The way we socialize men contributes to their unhealthy relationship with alcohol. Frat boy culture is a manifestation of a larger pattern of the male socialization that I’m talking about. I’m not attributing alcoholism to just frat boys, come on. It is ridiculous (and exasperating) to see inferences like this.

I think it’s rare, on any subject, even on places like Straight Dope, to have someone admit to having changed their minds on an overall subject (as opposed to a detail of fact) in the middle of a message board thread.

I don’t think this means that people never change their minds. I think it means that the changing of minds tends to be a gradual process; and that when it does happen it often doesn’t result in public admissions of having been wrong, let alone to hunting up old threads or bringing up old conversations in order to do so in all the venues that helped to cause that gradual change. Once in a while you do see/hear people say ‘Yes I used to think x, but I decided I was wrong about that’ but very often the people themselves have no one specific discussion, no ‘click’ moment, which they think caused the change; it was a gradual accumulation of information over time.

I also suspect that people who realize they don’t have their minds made up are far less likely to post in threads such as these; but may nevertheless still be reading them.

Maybe those are “where TM breeds” but then “TM” is a very narrow concept, not one that is as broad and pervasive as the concept described in the op, and is one that very few men and women will see as something that they are part of or even that impacts them.

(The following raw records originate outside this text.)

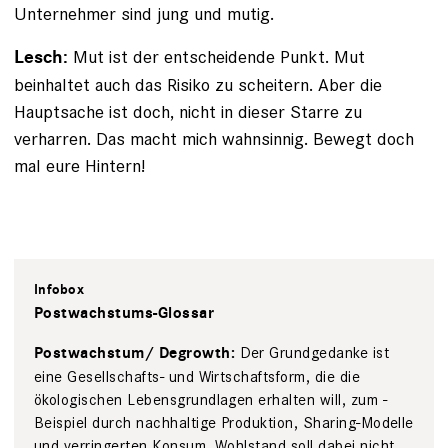
Unternehmer sind jung und mutig.
Mut ist der entscheidende Punkt. Mut
Lesch:
beinhaltet auch das Risiko zu scheitern. Aber die
Hauptsache ist doch, nicht in dieser Starre zu
verharren. Das macht mich wahnsinnig. Bewegt doch
mal eure Hintern!
Infobox
Postwachstums-Glossar
Der Grundgedanke ist
Postwachstum/ Degrowth:
eine Gesellschafts- und Wirtschaftsform, die die
ökologischen Lebensgrundlagen ­erhalten will, zum ­
Beispiel durch nachhaltige Produktion, Sharing-Modelle
und verringerten Konsum. Wohlstand soll dabei nicht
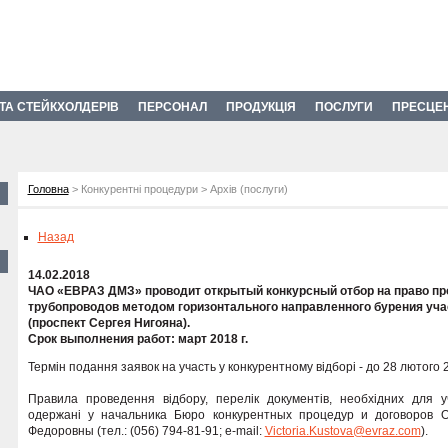
 ТА СТЕЙКХОЛДЕРІВ
ПЕРСОНАЛ
ПРОДУКЦІЯ
ПОСЛУГИ
ПРЕСЦЕ
Головна
> Конкурентні процедури > Архів (послуги)
Назад
14.02.2018
ЧАО «ЕВРАЗ ДМЗ» проводит открытый конкурсный отбор на право пр
трубопроводов методом горизонтального направленного бурения уча
(проспект Сергея Нигояна).
Срок выполнения работ: март 2018 г.
Термін подання заявок на участь у конкурентному відборі - до 28 лютого 2
Правила проведення відбору, перелік документів, необхідних для уч
одержані у начальника Бюро конкурентных процедур и договоров
Федоровны (тел.: (056) 794-81-91; e-mail:
Victoria.Kustova@evraz.com
).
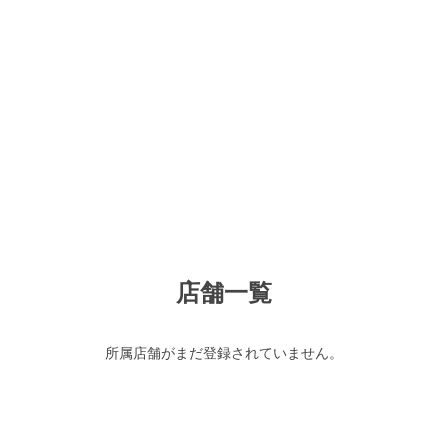
店舗一覧
所属店舗がまだ登録されていません。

OTOH, I as a man, one who would reject with a laugh a self-descriptor of “toxic masculinity” (wimpy nerdy me?) and reject any identification with “frat boy culture”, and who sees neither in most of the men I know, can acknowledge that stereotyped ideals and expectations, and gender-related learned behavior patterns, exist in myself, in those around me of both genders (and even in those who are fluid), and in the systems that I am part of. I can be open to discussion that even though my personal experience of those traits and learned patterns has served me well (valuing “grit and determination” is what I credit for my part of whatever successes I have had … the rest being luck, inclusive of having benefited from being born male into a white middle class family in a good school system with parents who pushed education and intellectual accomplishments and enabled it) they can also be harmful, and that they are commonly encouraged differently in boys and girls with different impacts. Were between me and my sisters for that matter.

The number of men and women who will be open to self-reflection and and some awareness of potential harms by labelling it as a thing they reject out of hand as applying to them is not surprisingly a fairly small number.